What you need to do
**a)** Please copy the Karachi target-killing article between "On a March night" and "to a hospital.", inclusive.
**b)** Answer these questions from the Karachi target-killing article:
(i) Near which hospital was Mohammad Ehtesham shot?
(ii) Who is pursuing Ehtesham's case?
(iii) At which hospital's morgue were the relatives grieving?
**c)** List every named place inside Karachi that the Karachi target-killing article mentions.

Selected text
The relatives of a victim of a target killing comfort each other while grieving near his body at a morgue in Karachi's Jinnah hospital June 22, 2010. – Reuters Photo

On a March night earlier in the year, Mohammad Ehtesham left Disco Bakery area in Karachi’s Gulshan-e-Iqbal neighbourhood for home on a motorcycle. When he reached near Rab Medical Hospital, a single bullet hit him from close range in the chest and he died before he could be shifted to a hospital.

His cousin Shahid, who is pursuing the case, tells the Herald that the police have made no progress in the investigation even though more than two months have passed to the incident. Shahid says Ehtesham neither had any political affiliation nor enmity with anyone but the manner in which he was killed with a single bullet shows he was targeted. Hundreds of cases of “target killing” – a term used by the media to describe murders largely of political activists and sometimes of professionals such as doctors and lawyers – are awaiting trial mostly because the police have either failed to complete the investigations or have left too many flaws to allow an effective trial to take place.

Data records
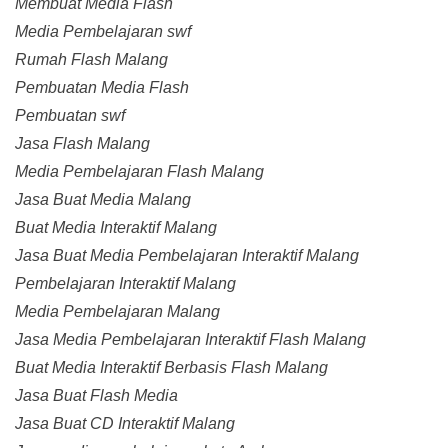
Membuat Media Flash
Media Pembelajaran swf
Rumah Flash Malang
Pembuatan Media Flash
Pembuatan swf
Jasa Flash Malang
Media Pembelajaran Flash Malang
Jasa Buat Media Malang
Buat Media Interaktif Malang
Jasa Buat Media Pembelajaran Interaktif Malang
Pembelajaran Interaktif Malang
Media Pembelajaran Malang
Jasa Media Pembelajaran Interaktif Flash Malang
Buat Media Interaktif Berbasis Flash Malang
Jasa Buat Flash Media
Jasa Buat CD Interaktif Malang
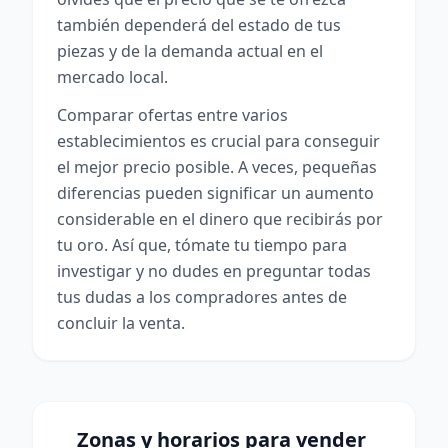
también dependerá del estado de tus
piezas y de la demanda actual en el
mercado local.
Comparar ofertas entre varios
establecimientos es crucial para conseguir
el mejor precio posible. A veces, pequeñas
diferencias pueden significar un aumento
considerable en el dinero que recibirás por
tu oro. Así que, tómate tu tiempo para
investigar y no dudes en preguntar todas
tus dudas a los compradores antes de
concluir la venta.
Zonas y horarios para vender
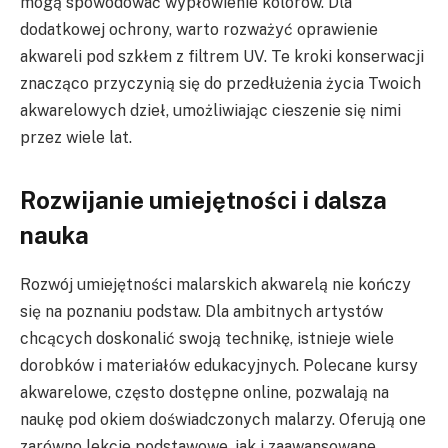
mogą spowodować wypłowienie kolorów. Dla
dodatkowej ochrony, warto rozważyć oprawienie
akwareli pod szkłem z filtrem UV. Te kroki konserwacji
znacząco przyczynią się do przedłużenia życia Twoich
akwarelowych dzieł, umożliwiając cieszenie się nimi
przez wiele lat.
Rozwijanie umiejętności i dalsza
nauka
Rozwój umiejętności malarskich akwarelą nie kończy
się na poznaniu podstaw. Dla ambitnych artystów
chcących doskonalić swoją technikę, istnieje wiele
dorobków i materiałów edukacyjnych. Polecane kursy
akwarelowe, często dostępne online, pozwalają na
naukę pod okiem doświadczonych malarzy. Oferują one
zarówno lekcje podstawowe, jak i zaawansowane,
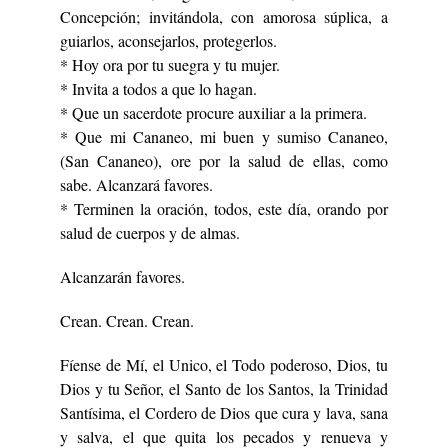
Concepción; invitándola, con amorosa súplica, a
guiarlos, aconsejarlos, protegerlos.
* Hoy ora por tu suegra y tu mujer.
* Invita a todos a que lo hagan.
* Que un sacerdote procure auxiliar a la primera.
* Que mi Cananeo, mi buen y sumiso Cananeo,
(San Cananeo), ore por la salud de ellas, como
sabe. Alcanzará favores.
* Terminen la oración, todos, este día, orando por
salud de cuerpos y de almas.
Alcanzarán favores.
Crean. Crean. Crean.
Fíense de Mí, el Unico, el Todo poderoso, Dios, tu
Dios y tu Señor, el Santo de los Santos, la Trinidad
Santísima, el Cordero de Dios que cura y lava, sana
y salva, el que quita los pecados y renueva y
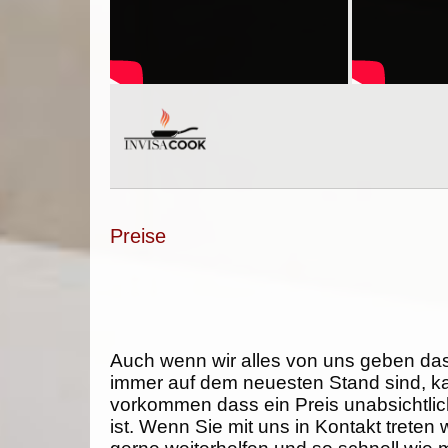
Preise
Auch wenn wir alles von uns geben da
immer auf dem neuesten Stand sind, k
vorkommen dass ein Preis unabsichtlich
ist. Wenn Sie mit uns in Kontakt treten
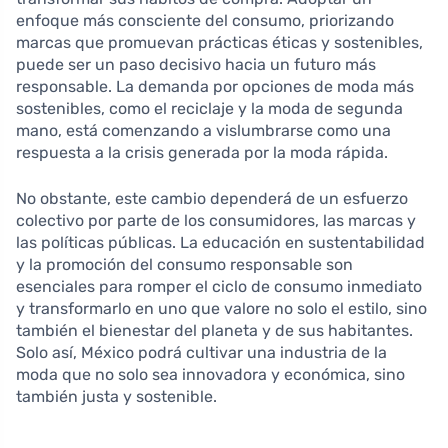
enfoque más consciente del consumo, priorizando
marcas que promuevan prácticas éticas y sostenibles,
puede ser un paso decisivo hacia un futuro más
responsable. La demanda por opciones de moda más
sostenibles, como el reciclaje y la moda de segunda
mano, está comenzando a vislumbrarse como una
respuesta a la crisis generada por la moda rápida.
No obstante, este cambio dependerá de un esfuerzo
colectivo por parte de los consumidores, las marcas y
las políticas públicas. La educación en sustentabilidad
y la promoción del consumo responsable son
esenciales para romper el ciclo de consumo inmediato
y transformarlo en uno que valore no solo el estilo, sino
también el bienestar del planeta y de sus habitantes.
Solo así, México podrá cultivar una industria de la
moda que no solo sea innovadora y económica, sino
también justa y sostenible.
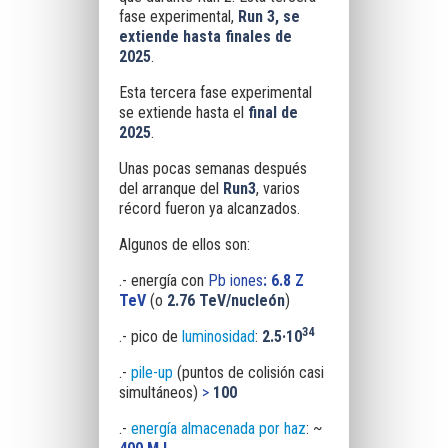
fase experimental,
Run 3, se
extiende hasta finales de
2025
.
Esta tercera fase experimental
se extiende hasta el
final de
2025
.
Unas pocas semanas después
del arranque del
Run3
, varios
récord fueron ya alcanzados.
Algunos de ellos son:
.- energía con
Pb iones
: 6.8 Z
TeV
(o
2.76 TeV/nucleón
)
34
.- pico de
luminosidad
:
2.5·10
.-
pile-up
(puntos de colisión casi
simultáneos)
>
100
.-
energía almacenada por haz
: ~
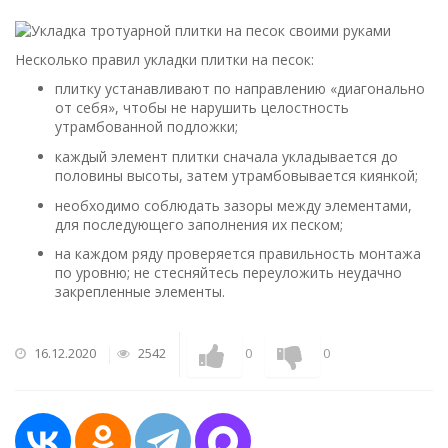
Несколько правил укладки плитки на песок:
плитку устанавливают по направлению «диагонально
от себя», чтобы не нарушить целостность
утрамбованной подложки;
каждый элемент плитки сначала укладывается до
половины высоты, затем утрамбовывается киянкой;
необходимо соблюдать зазоры между элементами,
для последующего заполнения их песком;
на каждом ряду проверяется правильность монтажа
по уровню; не стесняйтесь переуложить неудачно
закрепленные элементы.
16.12.2020
2542
0
0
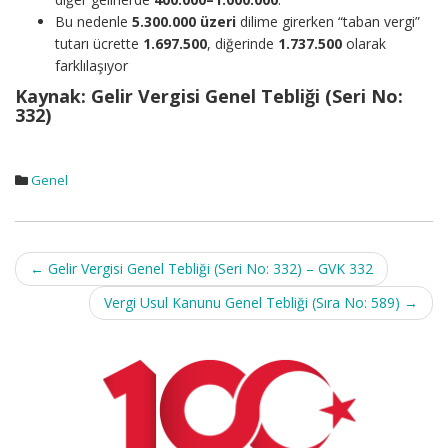
Bu nedenle
5.300.000 üzeri
dilime girerken “taban vergi”
tutarı ücrette
1.697.500
, diğerinde
1.737.500
olarak
farklılaşıyor
Kaynak: Gelir Vergisi Genel Tebliği (Seri No:
332)
Genel
Post
←
Gelir Vergisi Genel Tebliği (Seri No: 332) – GVK 332
navigation
Vergi Usul Kanunu Genel Tebliği (Sıra No: 589)
→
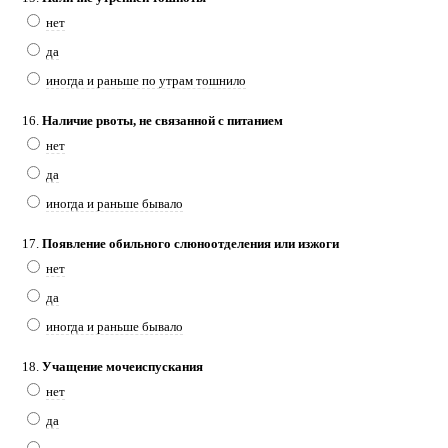
нет
да
иногда и раньше по утрам тошнило
16.
Наличие рвоты, не связанной с питанием
нет
да
иногда и раньше бывало
17.
Появление обильного слюноотделения или изжоги
нет
да
иногда и раньше бывало
18.
Учащение мочеиспускания
нет
да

List of solutions
**a)**
On a March night earlier in the year, Mohammad Ehtesham left Disco Bakery area in Karachi’s Gulshan-e-Iqbal neighbourhood for home on a motorcycle. When he reached near Rab Medical Hospital, a single bullet hit him from close range in the chest and he died before he could be shifted to a hospital.

**b)**
(i) Rab Medical Hospital
(ii) His cousin Shahid
(iii) Karachi's Jinnah hospital

**c)**
Jinnah hospital
Disco Bakery area
Gulshan-e-Iqbal
Rab Medical Hospital